Уж не раз и выгоняли турки Христо из Крита за буйство и всякие беспорядки; а он опять приезжал; в тюрьму консулы греческие его сажали и в убийствах его винили. Только как его сожмут покрепче, он сейчас грозится: «Пойду, потурчусь». И оставят его. Это с таким-то разбойником свел мой бедный Манолаки дружбу.
Водил Христо его и к тем турчанкам, которые по дорогам открытые ходят, и в другие скверные места.
Узнал это Хамид и начал бранить брата и ссориться с ним; и все-таки так любил его, что прогнать не мог его из лавки.
Мне все это мой новый хозяин Селим-ага рассказал однажды. «Аман![7] бедная Катерина, говорит мне; жаль мне тебя сироту и вдову огорчить, а пропасть твоему брату. Худое дело Дели-Хамида любовь, а дружба разбойника Христо еще опаснее! Либо в тюрьму попадет Маноли, либо убьют его! Уж я слышал – Хамид грозился зарезать его, если будет с Христо в худые места ходить. Стыжусь я, старик, и сказать тебе это; а правду сказать надо! Ревнует его Хамид и говорит: «Я тебя не отпущу от себя, а убью и сам пропаду!» Это все мне добрые люди сказали!»
Я закричала и заплакала; а старик ага говорит: «Позови его; мы его вместе усовестим». Позвали мы Маноли и стали вместе с Селим-агой его уговаривать. Только старик, Бог его прости, все дело испортил; разгорячился да и стал срамить и пугать мальчика.

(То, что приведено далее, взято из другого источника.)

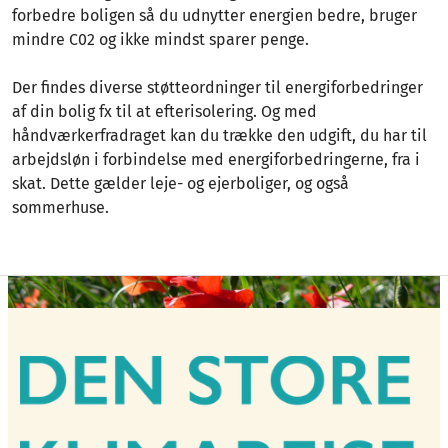
forbedre boligen så du udnytter energien bedre, bruger
mindre C02 og ikke mindst sparer penge.
Der findes diverse støtteordninger til energiforbedringer
af din bolig fx til at efterisolering. Og med
håndværkerfradraget kan du trække den udgift, du har til
arbejdsløn i forbindelse med energiforbedringerne, fra i
skat. Dette gælder leje- og ejerboliger, og også
sommerhuse.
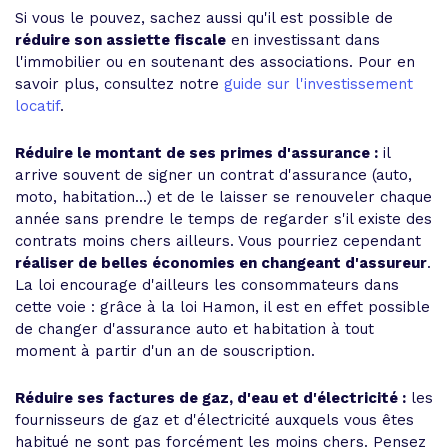
Si vous le pouvez, sachez aussi qu'il est possible de
réduire son assiette fiscale
en investissant dans
l'immobilier ou en soutenant des associations. Pour en
savoir plus, consultez notre
guide sur l'investissement
locatif
.
Réduire le montant de ses primes d'assurance :
il
arrive souvent de signer un contrat d'assurance (auto,
moto, habitation...) et de le laisser se renouveler chaque
année sans prendre le temps de regarder s'il existe des
contrats moins chers ailleurs. Vous pourriez cependant
réaliser de belles économies en changeant d'assureur
.
La loi encourage d'ailleurs les consommateurs dans
cette voie : grâce à la loi Hamon, il est en effet possible
de changer d'assurance auto et habitation à tout
moment à partir d'un an de souscription.
Réduire ses factures de gaz, d'eau et d'électricité :
les
fournisseurs de gaz et d'électricité auxquels vous êtes
habitué ne sont pas forcément les moins chers. Pensez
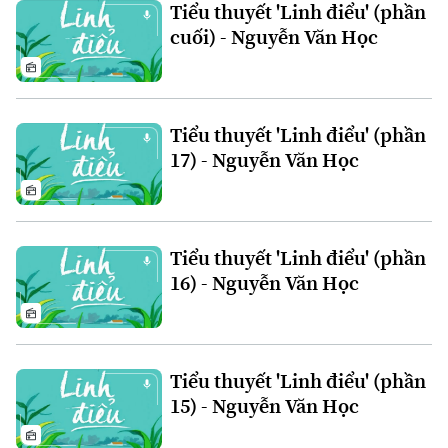
Tiểu thuyết 'Linh điểu' (phần
cuối) - Nguyễn Văn Học
Tiểu thuyết 'Linh điểu' (phần
17) - Nguyễn Văn Học
Bản quyền thuộc về Cơ quan Báo và Phát thanh Truyền hình Hà Nội Giấy
phép số: Số 63/GP-TTDT, cấp ngày 10/05/2023
TRANG THÔNG TIN ĐIỆN TỬ
Tiểu thuyết 'Linh điểu' (phần
CỦA CƠ QUAN BÁO VÀ PHÁT THANH TRUYỀN HÌNH HÀ NỘI
16) - Nguyễn Văn Học
Số 3-5 Huỳnh Thúc Kháng-Phường Láng-Hà Nội
Giám đốc: VŨ MINH TUẤN
Phó Giám đốc: Nguyễn Kim Khiêm, Nguyễn Minh Đức, Nguyễn Thành Lợi
Tiểu thuyết 'Linh điểu' (phần
15) - Nguyễn Văn Học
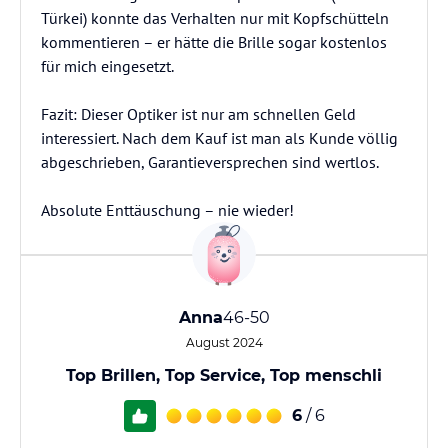
Türkei) konnte das Verhalten nur mit Kopfschütteln
kommentieren – er hätte die Brille sogar kostenlos
für mich eingesetzt.
Fazit: Dieser Optiker ist nur am schnellen Geld
interessiert. Nach dem Kauf ist man als Kunde völlig
abgeschrieben, Garantieversprechen sind wertlos.
Absolute Enttäuschung – nie wieder!
Anna
46-50
August 2024
Top Brillen, Top Service, Top menschli
6
/ 6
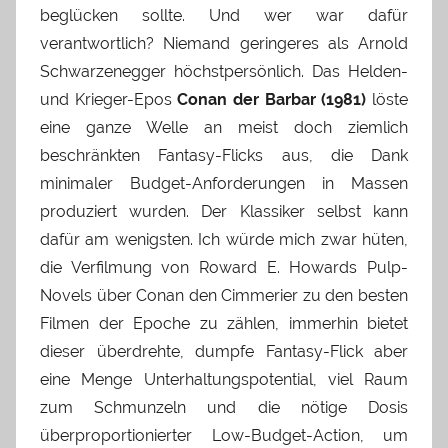
beglücken sollte. Und wer war dafür
verantwortlich? Niemand geringeres als Arnold
Schwarzenegger höchstpersönlich. Das Helden-
und Krieger-Epos
Conan der Barbar (1981)
löste
eine ganze Welle an meist doch ziemlich
beschränkten Fantasy-Flicks aus, die Dank
minimaler Budget-Anforderungen in Massen
produziert wurden. Der Klassiker selbst kann
dafür am wenigsten. Ich würde mich zwar hüten,
die Verfilmung von Roward E. Howards Pulp-
Novels über Conan den Cimmerier zu den besten
Filmen der Epoche zu zählen, immerhin bietet
dieser überdrehte, dumpfe Fantasy-Flick aber
eine Menge Unterhaltungspotential, viel Raum
zum Schmunzeln und die nötige Dosis
überproportionierter Low-Budget-Action, um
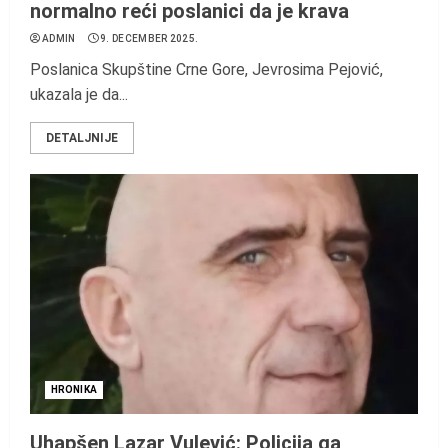
normalno reći poslanici da je krava
ADMIN
9. DECEMBER 2025.
Poslanica Skupštine Crne Gore, Jevrosima Pejović,
ukazala je da...
DETALJNIJE
HRONIKA
Uhapšen Lazar Vulević: Policija ga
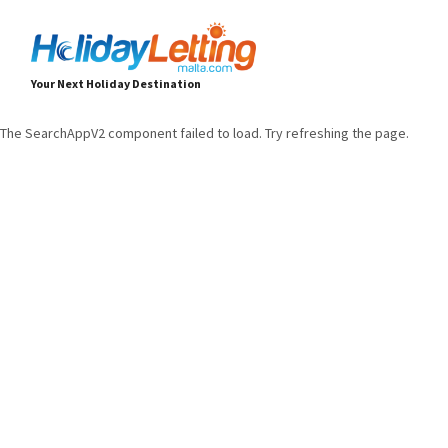
Your Next Holiday Destination
The SearchAppV2 component failed to load. Try refreshing the page.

– Отец твой был честный и мать честная, и сестра честная в доме моем живет! а ты мошенник, да распутный, да разбойник! Тебя в хороший дом пускать нельзя; я тебе другой раз вот этою палкою голову проломлю, если ты не исправишься. Потому я твоего отца знал и любил и тебя жалею!
Так-то хотел пожалеть его палкой ага! Простой человек был, думал сделать добро; а сделал еще хуже. Обиделся Маноли и говорит мне, когда я вышла его провожать за дверь: «Я, Катерина, больше сюда не приду! Будь проклята вера этого старого дьявола и весь дом, и отец, и его мать пусть будут прокляты! Всякий осел да будет приказывать мне! Он мне не отец и не брат! – Прощай, говорит».
И ушел; весь раскраснелся от гнева; идет так скоро от меня, только шальвары колышатся туда и сюда и кисть на феске.
Стою у дверей и думаю. Вот и ругаться, и проклинать людей научился! а личико-то у бедного красивое и доброе, как у того Михаила Архангела, которого образ из России наш игумен привез. Точно такое лицо; мы все на образ этот любоваться ходили.
С тех пор я уж и не видала никогда моего брата! Час его смертный был близок, и никто из нас этого страшного часа не знал.